Please mark this comment with 👍 or 👎 to give our bot feedback!
Links: app homepage, dashboard and code for this bot.

yuzisun · 2020-03-13T12:52:50Z

this is probably best to be implemented in your pod or deployment mutating webhook imo.

pradithya · 2020-03-13T17:52:52Z

@yuzisun Can you explain more? Is it inside kfserving or outside?

salanki · 2020-03-28T00:02:20Z

@yuzisun: I don't think it's reasonable to expect every user to implement a custom admission controller just to add affinities.

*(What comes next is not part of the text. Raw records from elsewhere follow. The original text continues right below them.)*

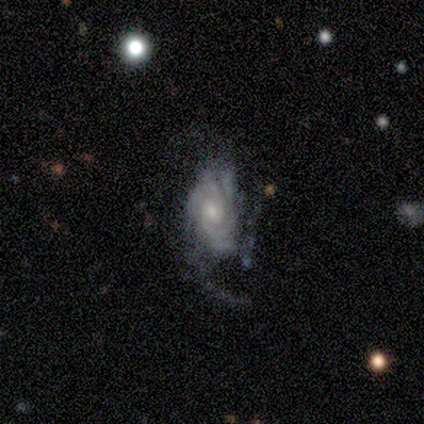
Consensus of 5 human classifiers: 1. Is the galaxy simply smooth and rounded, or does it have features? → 80% featured or disk, 20% smooth, 0% star or artifact.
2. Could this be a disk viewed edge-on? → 100% no, 0% yes.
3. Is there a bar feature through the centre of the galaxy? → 75% no, 25% weak, 0% strong.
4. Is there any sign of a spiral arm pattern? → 100% yes, 0% no.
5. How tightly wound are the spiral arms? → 75% tight, 25% loose, 0% medium.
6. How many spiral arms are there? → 50% 3, 25% 2, 25% 4, 0% 1, 0% more than 4, 0% can't tell.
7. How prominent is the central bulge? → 50% moderate (tied), 50% small (tied), 0% dominant, 0% large, 0% none.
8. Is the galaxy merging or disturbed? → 60% none, 20% minor disturbance, 20% major disturbance, 0% merger.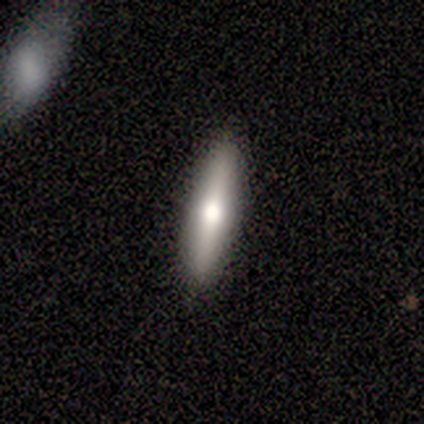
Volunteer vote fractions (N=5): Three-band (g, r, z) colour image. It shows a star or artifact, not a galaxy (60%).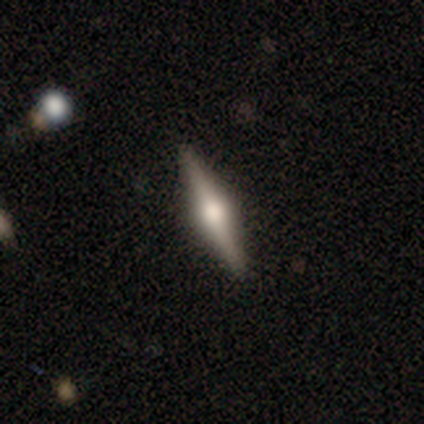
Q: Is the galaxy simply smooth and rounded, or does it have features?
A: featured or disk — 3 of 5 (60%).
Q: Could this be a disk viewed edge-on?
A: yes — 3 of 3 (100%).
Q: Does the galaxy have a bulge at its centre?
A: rounded — 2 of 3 (67%).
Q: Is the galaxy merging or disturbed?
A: none — 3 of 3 (100%).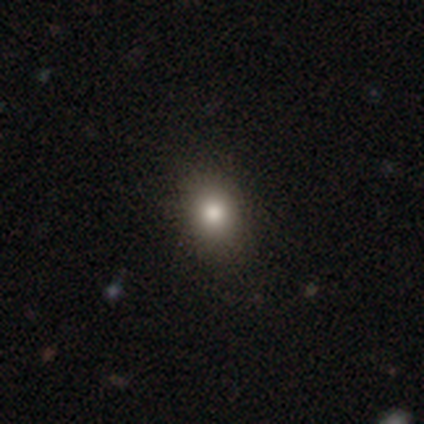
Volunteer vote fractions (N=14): Overall: smooth (79%). How rounded: round (55%; in between 45%). Merging: none (79%).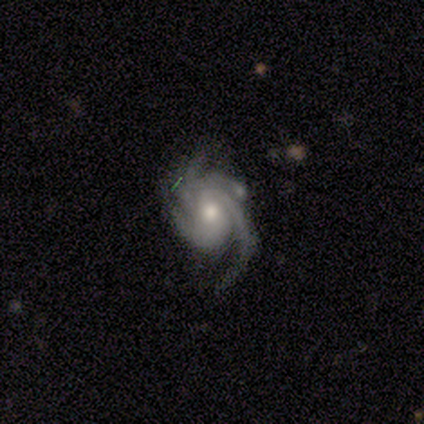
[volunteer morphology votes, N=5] Smooth or featured?
  - featured or disk: 100% *
  - smooth: 0%
  - star or artifact: 0%
Edge-on disk?
  - no: 100% *
  - yes: 0%
Bar?
  - no: 60% *
  - weak: 40%
  - strong: 0%
Spiral arms?
  - yes: 100% *
  - no: 0%
Spiral winding?
  - tight: 60% *
  - medium: 40%
  - loose: 0%
Spiral arm count?
  - 4: 80% *
  - 3: 20%
  - 1: 0%
  - 2: 0%
  - more than 4: 0%
  - can't tell: 0%
Bulge size?
  - moderate: 80% *
  - small: 20%
  - dominant: 0%
  - large: 0%
  - none: 0%
Merging?
  - none: 80% *
  - minor disturbance: 20%
  - major disturbance: 0%
  - merger: 0%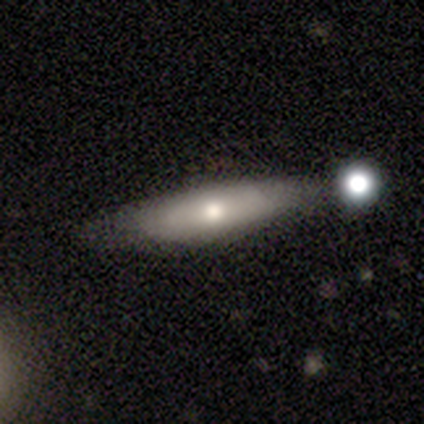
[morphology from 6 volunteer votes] smooth 50% (tied), featured or disk 50% (tied), star or artifact 0%. Down the decision tree: how rounded — cigar-shaped (100%); merging — none (67%).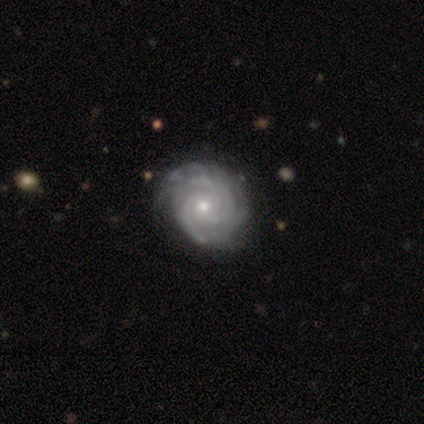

It also makes sense to have them as part of the InferenceService, instead of having to define my node requirements for my InferenceService in custom code in a separate admission controller.

yuzisun · 2020-03-28T13:42:16Z

@salanki KFServing has been trying to find a right balance between allowing leaking operator fields into our inference service API which is data scientist/developer friendly and this use case definitely hits that, we can discuss what’s best way to implement this if you can join our WG meeting.

ellistarn · 2020-03-30T21:43:19Z

Completely agree with this request.

We actually have this exact same problem with Knative, who made similar restrictions on their API before finally exposing the Pod Template Spec instead of ContainerTemplateSpec.

This is a big API discussion and I think we need to solve it before GA. It would be great to enable the full power of the PodTemplateSpec while simultaneously empowering users with framework specs.

One option would be to use variant interfaces to effectively extend the PodTemplateSpec with some of our magic. We will need to discuss in the working group.

salanki · 2020-03-30T21:44:46Z

Happy to join a WG meeting and also write up some use cases / examples if it is helpful!

dalfos · 2020-06-09T10:41:07Z

Hi. Any news on this subject?

ellistarn · 2020-06-09T16:59:04Z

We are addressing this in our new api v1beta1. Stay tuned.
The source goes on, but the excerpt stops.